Trecho da fonte ::
+--

A Polícia Civil de Mato Grosso do Sul, por meio da Delegacia Especializada de Roubos e Furtos (DERF), prendeu um militar, de 43 anos, que aplicava golpes do 'falso Pix', em Campo Grande. Ao menos três óticas foram vítimas do estelionatário, que cometeu o mesmo crime por três vezes em cada estabelecimento.
O homem entrava nas lojas usando o uniforme da Aeronáutica, o que passava credibilidade, e com isso cometia o chamado “golpe do falso pix”, mostrando comprovantes fraudados e causando prejuízos de mais de R$ 3.560,00.
O primeiro alvo da ação criminosa, foi uma ótica localizada na Avenida Afonso Pena, onde o homem adquiriu três óculos importados avaliados em R$ 3.560,00, mediante a apresentação de comprovante falso de PIX.

+--

[Entradas de dados extraídos]
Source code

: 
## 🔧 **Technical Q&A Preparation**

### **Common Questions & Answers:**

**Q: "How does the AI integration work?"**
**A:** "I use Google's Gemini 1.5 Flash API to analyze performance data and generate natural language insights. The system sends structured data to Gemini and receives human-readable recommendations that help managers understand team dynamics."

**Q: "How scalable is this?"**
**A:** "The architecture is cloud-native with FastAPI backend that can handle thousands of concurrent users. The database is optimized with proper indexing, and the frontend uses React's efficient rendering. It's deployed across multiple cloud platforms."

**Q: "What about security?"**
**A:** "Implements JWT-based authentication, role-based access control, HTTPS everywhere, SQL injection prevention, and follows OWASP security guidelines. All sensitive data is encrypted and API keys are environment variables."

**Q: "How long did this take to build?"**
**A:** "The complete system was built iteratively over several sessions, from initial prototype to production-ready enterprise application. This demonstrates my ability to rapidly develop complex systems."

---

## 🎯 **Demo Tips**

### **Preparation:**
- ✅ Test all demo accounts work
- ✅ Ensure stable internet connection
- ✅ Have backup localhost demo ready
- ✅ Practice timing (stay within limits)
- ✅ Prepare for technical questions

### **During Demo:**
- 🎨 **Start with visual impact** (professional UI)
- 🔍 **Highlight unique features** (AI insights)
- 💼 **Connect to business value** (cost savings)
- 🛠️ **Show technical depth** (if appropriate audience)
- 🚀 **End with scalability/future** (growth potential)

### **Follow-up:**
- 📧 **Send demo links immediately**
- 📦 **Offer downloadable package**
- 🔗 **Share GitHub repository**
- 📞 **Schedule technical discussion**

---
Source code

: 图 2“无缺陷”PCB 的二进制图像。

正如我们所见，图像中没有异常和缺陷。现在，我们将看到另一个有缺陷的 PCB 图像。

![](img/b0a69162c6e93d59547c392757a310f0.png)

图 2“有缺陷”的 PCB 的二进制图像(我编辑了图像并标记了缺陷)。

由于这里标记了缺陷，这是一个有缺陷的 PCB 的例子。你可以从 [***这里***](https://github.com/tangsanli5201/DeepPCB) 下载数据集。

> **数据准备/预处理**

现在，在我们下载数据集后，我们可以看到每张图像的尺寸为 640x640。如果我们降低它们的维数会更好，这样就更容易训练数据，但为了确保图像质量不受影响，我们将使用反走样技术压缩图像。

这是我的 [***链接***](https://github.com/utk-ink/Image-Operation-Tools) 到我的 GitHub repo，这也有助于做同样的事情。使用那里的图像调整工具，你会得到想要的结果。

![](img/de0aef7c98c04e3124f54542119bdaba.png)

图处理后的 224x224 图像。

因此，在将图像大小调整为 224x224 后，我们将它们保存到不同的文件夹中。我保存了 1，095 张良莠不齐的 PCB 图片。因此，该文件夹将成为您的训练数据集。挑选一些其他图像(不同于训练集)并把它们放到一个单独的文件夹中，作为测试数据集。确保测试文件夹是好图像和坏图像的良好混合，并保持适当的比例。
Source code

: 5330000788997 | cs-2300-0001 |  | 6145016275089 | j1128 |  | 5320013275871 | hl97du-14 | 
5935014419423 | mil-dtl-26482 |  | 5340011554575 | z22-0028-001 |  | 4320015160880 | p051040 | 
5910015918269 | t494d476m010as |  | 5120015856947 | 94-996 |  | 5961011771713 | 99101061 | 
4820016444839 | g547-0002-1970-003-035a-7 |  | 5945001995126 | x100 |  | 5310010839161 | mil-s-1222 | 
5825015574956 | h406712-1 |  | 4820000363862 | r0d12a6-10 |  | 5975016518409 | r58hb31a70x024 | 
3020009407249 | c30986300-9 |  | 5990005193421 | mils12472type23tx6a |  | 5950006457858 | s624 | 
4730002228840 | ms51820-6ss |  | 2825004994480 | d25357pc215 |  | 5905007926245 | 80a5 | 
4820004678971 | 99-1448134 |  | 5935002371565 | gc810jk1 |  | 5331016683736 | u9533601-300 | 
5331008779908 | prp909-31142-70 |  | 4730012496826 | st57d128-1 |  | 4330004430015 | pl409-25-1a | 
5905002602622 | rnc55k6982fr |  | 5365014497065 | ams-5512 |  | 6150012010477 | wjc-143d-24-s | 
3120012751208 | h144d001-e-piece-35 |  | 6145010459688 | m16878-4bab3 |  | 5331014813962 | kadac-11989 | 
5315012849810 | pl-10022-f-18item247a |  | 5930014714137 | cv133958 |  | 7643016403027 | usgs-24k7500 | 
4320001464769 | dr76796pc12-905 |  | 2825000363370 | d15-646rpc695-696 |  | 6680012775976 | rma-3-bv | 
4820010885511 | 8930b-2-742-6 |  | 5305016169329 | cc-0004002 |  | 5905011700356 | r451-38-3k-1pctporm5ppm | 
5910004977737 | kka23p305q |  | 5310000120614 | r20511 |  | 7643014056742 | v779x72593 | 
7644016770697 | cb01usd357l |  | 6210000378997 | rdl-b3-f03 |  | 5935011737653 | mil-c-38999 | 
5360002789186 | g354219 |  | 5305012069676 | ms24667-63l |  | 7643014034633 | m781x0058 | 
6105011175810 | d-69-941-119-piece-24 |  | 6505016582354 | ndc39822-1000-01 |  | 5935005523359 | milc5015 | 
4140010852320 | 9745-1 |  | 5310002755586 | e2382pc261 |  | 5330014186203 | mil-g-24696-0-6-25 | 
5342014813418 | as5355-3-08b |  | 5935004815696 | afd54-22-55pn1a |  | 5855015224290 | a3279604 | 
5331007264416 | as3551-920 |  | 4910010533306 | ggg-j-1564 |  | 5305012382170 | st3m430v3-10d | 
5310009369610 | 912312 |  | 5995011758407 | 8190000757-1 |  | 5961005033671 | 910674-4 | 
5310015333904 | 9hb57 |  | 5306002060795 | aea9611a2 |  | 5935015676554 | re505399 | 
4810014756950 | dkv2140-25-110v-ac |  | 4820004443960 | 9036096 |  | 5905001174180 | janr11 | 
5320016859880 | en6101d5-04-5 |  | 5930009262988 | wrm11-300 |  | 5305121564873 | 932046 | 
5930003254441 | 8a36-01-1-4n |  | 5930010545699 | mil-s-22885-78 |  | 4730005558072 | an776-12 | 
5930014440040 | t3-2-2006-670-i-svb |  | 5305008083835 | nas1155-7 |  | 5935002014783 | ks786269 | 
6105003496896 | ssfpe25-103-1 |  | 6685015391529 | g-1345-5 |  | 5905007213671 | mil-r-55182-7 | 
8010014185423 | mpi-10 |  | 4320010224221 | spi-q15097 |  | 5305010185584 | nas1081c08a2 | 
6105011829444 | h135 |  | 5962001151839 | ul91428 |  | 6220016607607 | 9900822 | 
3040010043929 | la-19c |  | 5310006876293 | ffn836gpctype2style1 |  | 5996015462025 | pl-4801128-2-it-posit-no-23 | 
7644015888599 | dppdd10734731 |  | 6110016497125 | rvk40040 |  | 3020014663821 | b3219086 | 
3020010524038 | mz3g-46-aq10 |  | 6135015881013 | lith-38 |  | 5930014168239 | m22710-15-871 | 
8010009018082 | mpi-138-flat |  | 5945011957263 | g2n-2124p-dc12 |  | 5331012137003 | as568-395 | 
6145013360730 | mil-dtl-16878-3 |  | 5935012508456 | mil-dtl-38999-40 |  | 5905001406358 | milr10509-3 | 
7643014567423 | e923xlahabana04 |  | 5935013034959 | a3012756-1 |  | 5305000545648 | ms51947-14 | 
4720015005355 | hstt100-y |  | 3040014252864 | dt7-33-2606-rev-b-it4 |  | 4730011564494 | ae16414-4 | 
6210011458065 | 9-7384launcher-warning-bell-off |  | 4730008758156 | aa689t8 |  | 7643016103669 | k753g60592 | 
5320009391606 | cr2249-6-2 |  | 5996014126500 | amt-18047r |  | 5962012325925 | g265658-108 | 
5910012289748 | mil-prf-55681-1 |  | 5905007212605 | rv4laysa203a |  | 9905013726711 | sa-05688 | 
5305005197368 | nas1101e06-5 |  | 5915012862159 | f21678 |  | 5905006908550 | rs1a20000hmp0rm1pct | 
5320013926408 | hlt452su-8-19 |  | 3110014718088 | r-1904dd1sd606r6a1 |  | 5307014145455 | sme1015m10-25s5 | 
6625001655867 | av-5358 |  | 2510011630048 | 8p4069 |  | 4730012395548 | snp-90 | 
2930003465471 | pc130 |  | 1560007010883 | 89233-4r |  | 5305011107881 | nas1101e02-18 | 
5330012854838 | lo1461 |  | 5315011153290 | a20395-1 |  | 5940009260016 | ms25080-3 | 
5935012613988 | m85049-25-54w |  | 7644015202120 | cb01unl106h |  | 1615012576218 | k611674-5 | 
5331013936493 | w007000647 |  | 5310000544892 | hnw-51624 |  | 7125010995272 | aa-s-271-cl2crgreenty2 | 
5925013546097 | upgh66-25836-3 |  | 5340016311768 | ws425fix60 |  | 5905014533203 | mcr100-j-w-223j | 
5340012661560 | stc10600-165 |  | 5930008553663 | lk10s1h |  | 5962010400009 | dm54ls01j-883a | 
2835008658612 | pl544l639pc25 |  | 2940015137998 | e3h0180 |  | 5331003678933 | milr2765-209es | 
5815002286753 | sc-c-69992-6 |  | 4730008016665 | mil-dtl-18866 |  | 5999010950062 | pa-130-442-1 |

+--

Tarefas ::
**a)** Segundo o texto sobre o golpe do falso Pix, que uniforme o homem usava ao entrar nas lojas?
**b)** Traduza para o inglês esta frase do texto sobre o golpe do falso Pix: "O primeiro alvo da ação criminosa, foi uma ótica localizada na Avenida Afonso Pena, onde o homem adquiriu três óculos importados avaliados em R$ 3.560,00, mediante a apresentação de comprovante falso de PIX."
Responda com base somente no texto sobre o golpe do falso Pix.

Respostas esperadas ::
**a)** O uniforme da Aeronáutica.

**b)** The first target of the criminal scheme was an optical shop located on Avenida Afonso Pena, where the man acquired three pairs of imported glasses valued at R$ 3,560.00 by presenting a fake PIX receipt.